- Evaluating viral infection/amplification as a virus-cell interaction
- Elucidating molecular mechanisms of latent and persistent viral infections
- Therapeutics that disrupt the virus-host interaction
- Pathology of viruses that infect the central nervous system
- Interactions between retrotransposons and viruses
Control and regulate viral life cycles by disclosing the elaborate tactics
There is still debate on whether viruses are living organisms or a complex of organic materials and genomic information. Once a virus invades a cell, it transforms the cellular environment so that it can replicate and thrive. This process, from entry into the cell to replication, involves a number of intricate mechanisms. The lab is investigating these mechanisms by using hepatitis B virus (Hepatitis B virus) (HBV) and Kaposi’s sarcoma-associated herpesvirus (KSHV) as its models. Ultimately, the goal is to find ways to prevent and control the pathogenic effects of infection. (See figures 1 and 2).

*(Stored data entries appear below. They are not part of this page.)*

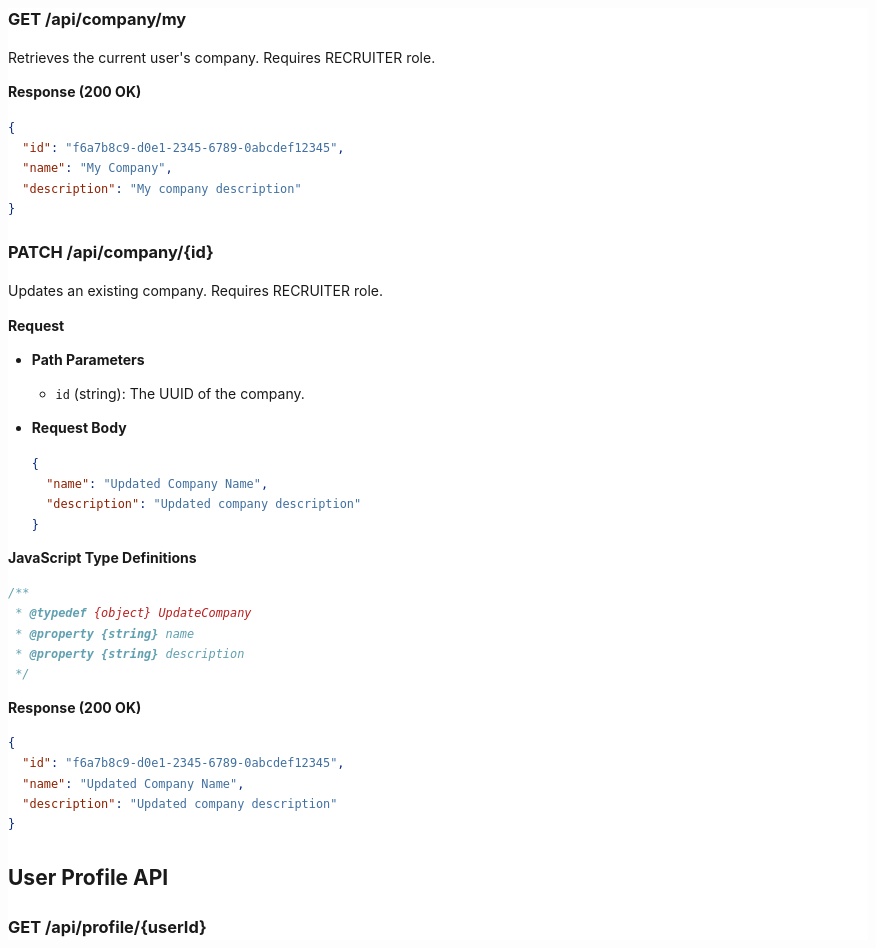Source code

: ### GET /api/company/my

Retrieves the current user's company. Requires RECRUITER role.

**Response (200 OK)**

```json
{
  "id": "f6a7b8c9-d0e1-2345-6789-0abcdef12345",
  "name": "My Company",
  "description": "My company description"
}
```

### PATCH /api/company/{id}

Updates an existing company. Requires RECRUITER role.

**Request**

*   **Path Parameters**
    *   `id` (string): The UUID of the company.

*   **Request Body**

    ```json
    {
      "name": "Updated Company Name",
      "description": "Updated company description"
    }
    ```

**JavaScript Type Definitions**

```javascript
/**
 * @typedef {object} UpdateCompany
 * @property {string} name
 * @property {string} description
 */
```

**Response (200 OK)**

```json
{
  "id": "f6a7b8c9-d0e1-2345-6789-0abcdef12345",
  "name": "Updated Company Name",
  "description": "Updated company description"
}
```

## User Profile API

### GET /api/profile/{userId}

Viruses that infect the central nervous system (CNS), i.e. brain and spinal cord, bring some extra challenges. Subacute sclerosing panencephalitis (SSPE) caused by the measles virus and deafness due to the mumps virus are examples of virus infection-mediated disorders. Guillain-Barre syndrome, an intractable disease, is associated with viral infection. Some studies propose the hypothesis that viral infection could be the cause of many mental illnesses. We are studying the pathological mechanisms of viral infection in the CNS with emphasis on bornavirus and influenza virus, whose infection could induce behavioral abnormalities, resembling to psychiatric disorders, in animal models (Figure 3).
About 40% of the host genome consists of retrotransposons. Like retroviruses, they can reverse transcribe and insert their transcripts into other loci of the genome. Recently, it has become evident that retrotransposons can reverse transcribe RNA virus sequences. We are exploring the mechanism and physiological significance of interactions between retrotransposons and viruses. We are particularly interested in why the genome devotes such a large volume to retrotransposons (Figure 4).